Lalu salah seorang sahabat mereka yaitu Rasti
datang menghampiri mereka dengan membawa sebuah kamera kesayangannya. Dengan
wajah penasaran Nadia bertanya kepada Rasti, “Sepertinya ada yang mau kamu
bicarakan ya....? Jika iya apa yang mau kamu bicarakan?”
“Sebenarnya ada yang mau aku bicarakan, tapi...... nanti
ajalah sepulang sekolah, nanti kita kumpul di Taman Kirta ya.... Ntar aku akan
ceritakan semuanya,” tanggap Rasti
Mereka menjawab dengan serentak, “ OK,”
Sepulang sekolah mereka bersama-sama menuju ke Taman
Kirta kecuali Asma karena dia bilang ada acara keluarga yang sangat penting.
“Ayo ceritakan!” pinta
Nadia
“Sebenarnya..., yang mencuri laptomu itu Dita bukan Asma.
Tadi aku melihat Dita sedang mengendap-endap seperti hendak menuju ke bangkumu.
Kemudian aku mengikuti dari belakang dengan membawa sebuah kamera. Ketika dia
menengok kanan kiri, ia pikir tidak ada
yang melihatnya dan saat ia menoleh ke arahku, aku pura-pura aja baca buku. Dia
pun memulai aksinya setelah ia mendapatkan laptopmu langsung ia memasukkan ke
dalam tas Asma.
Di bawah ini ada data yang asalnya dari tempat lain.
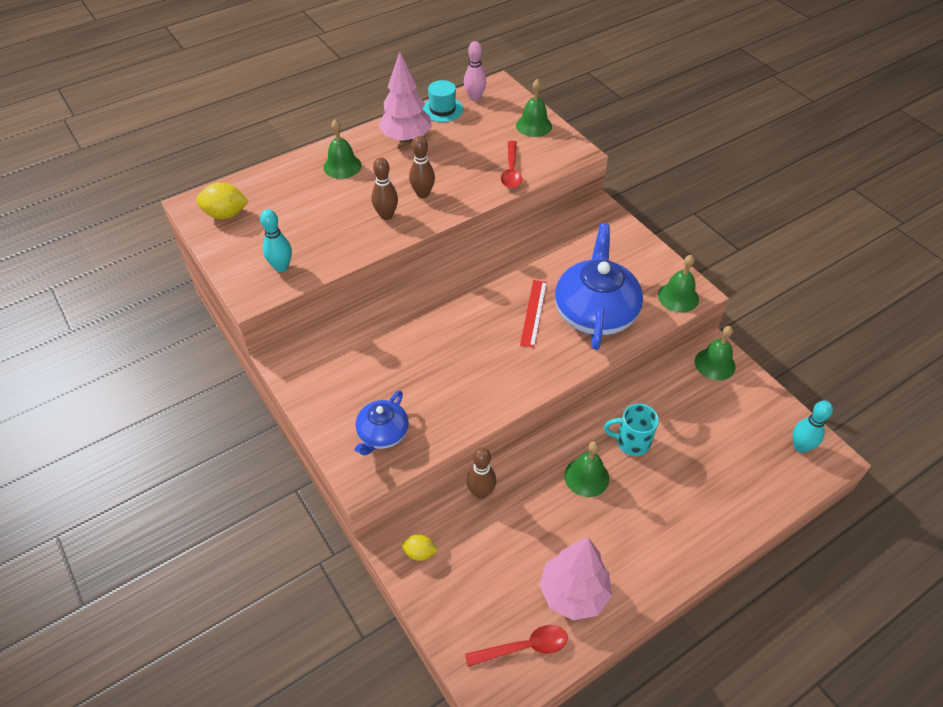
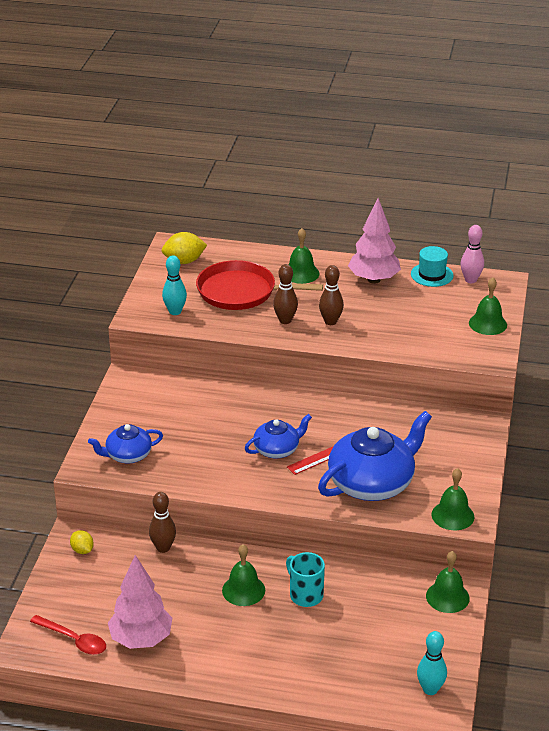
camera: 45 degrees right, 15 degrees down
yellow lemon [196,182,249,219] -> yellow lemon turned 60 degrees counterclockwise [162,232,207,264]
red spoon [501,141,522,188] -> none
none -> red pan [196,260,323,310]
none -> blue teapot [244,414,312,458]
Sedangkan saat itu Asma sedang tertidur pulas. Pas kejadian itu
aku langsung memotretnya,” jelas Rasti.
“Nggak mungkin Dita yang mencuri laptopku! Orang dia aja
yang ngasih tau aku kalo Asma yang mencuri laptopku,” ucap Nadia dengan rasa
tidak percaya.
“Apa buktinya?” tanggap Nadia
“Ini buktinya,” jawab Rasti sambil memperlihatkan foto yang ada di
kameranya.
“Jangan percaya sama Rasti, bisa saja kan itu hasil
editan. Dia sama Asma kan sama-sama puasa jadi bisa saja mereka bersekongkol,”
sahut Dita. Nadia sangat mudah dipengaruhi, Dita pun memanfaatkan keadaan itu
untuk membalas dendamnya. Nadia yang semakin tidak percaya akhirnya meninggalkan
semua teman-temannya, yang membuat kumpulan manusia itu juga bubar dengan rasa
kecewa yang masih menyelimuti Rasti, tapi kemenangan untuk Dita.
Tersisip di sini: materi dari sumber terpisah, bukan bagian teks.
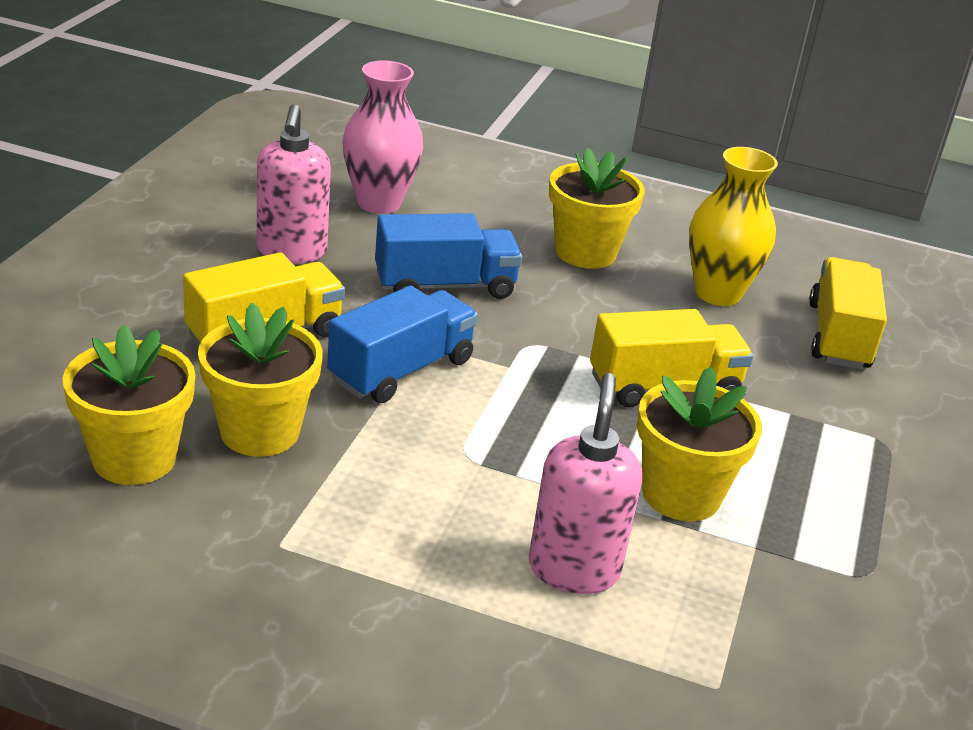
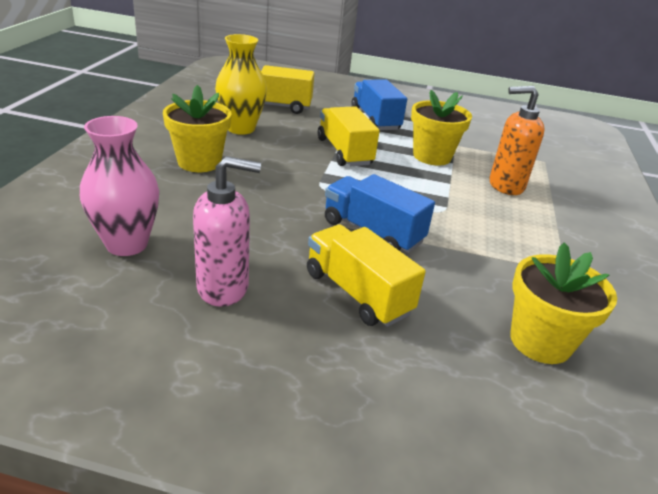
camera: 95 degrees left, 0 degrees up
yellow flower pot [198,303,323,457] -> none
blue truck [375,213,522,299] -> blue truck moved to [351,79,407,130]
pink soap dispenser [529,373,642,594] -> orange soap dispenser [490,86,545,195]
Hari berikutnya ketika Nadia lewat di depan
toilet, secara tidak sengaja ia mendengar suara Dita.
“Akhirnya aku bisa membalas dendamku pada Asma,” gerutu
Dita.
“Apa.....dendam? Apa maksudmu?” tanya Nadia dengan wajah
kesal sambil menghampiri Dita. Dita pun terpaksa menceritakan semuanya kepada
Nadia.
“Aku yang telah mengambil laptopmu dan menaruhnya ke
dalam tas Asma. Aku ingin membalaskan dendamku kepada Asma karena dia pernah
menyakiti perasaanku. Meskipun dia telah minta maaf padaku mengatakan kalau ia
tidak sengaja. Akhirnya aku melakukan hal itu supaya dia dibenci kalian semua,”
terang Dita.
“Oohhh jadi pas aku ajak ke kantin kamu nggak itu
gara-gara mau ngrencanain semuanya,” ujar Nadia.
“Iya...,tapi aku udah menyesal kok...karena aku baru
merasa kalau aku sudah membuat persahabatan kita menjadi renggang,” sesal Dita.
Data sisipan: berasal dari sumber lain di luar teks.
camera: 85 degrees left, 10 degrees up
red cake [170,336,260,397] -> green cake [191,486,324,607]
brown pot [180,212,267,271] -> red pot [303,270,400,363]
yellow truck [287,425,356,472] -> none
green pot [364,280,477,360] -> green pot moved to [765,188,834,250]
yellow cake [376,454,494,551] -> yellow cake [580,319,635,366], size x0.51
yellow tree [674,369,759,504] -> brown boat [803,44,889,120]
“Tapi tidak begitu juga caranya, kan bisa dibicarakan
baik-baik. Sekarang kamu harus menemui Asma untuk meminta maaf kepada mereka,”
Tanggap Nadia seraya berjalan menuju ke kantin untuk menemui Asma dan Rasti.
Sesampainya di kantin, Dita langsung memeluk Asma dan meminta maaf atas
perbuatannya.
“Maafkan aku ya...aku telah membohongi kalian semua....,”
ucap Dita dengan memohon sambil kepada ketiga sahabatnya.
“Maafkan aku juga ya...,” pinta Asma.
“Iya...jadi kita tetep sahabat kan...,” sahut Dita.
“Ya iyalah..., Sahabat Selamanya,” teriak Nadia dan Rasti
seraya mengajak berpelukan.
Saat itu juga mereka berjanji tidak akan saling
mengkhianati satu sama lain dan tetap menjaga persahabatannya sampai mati.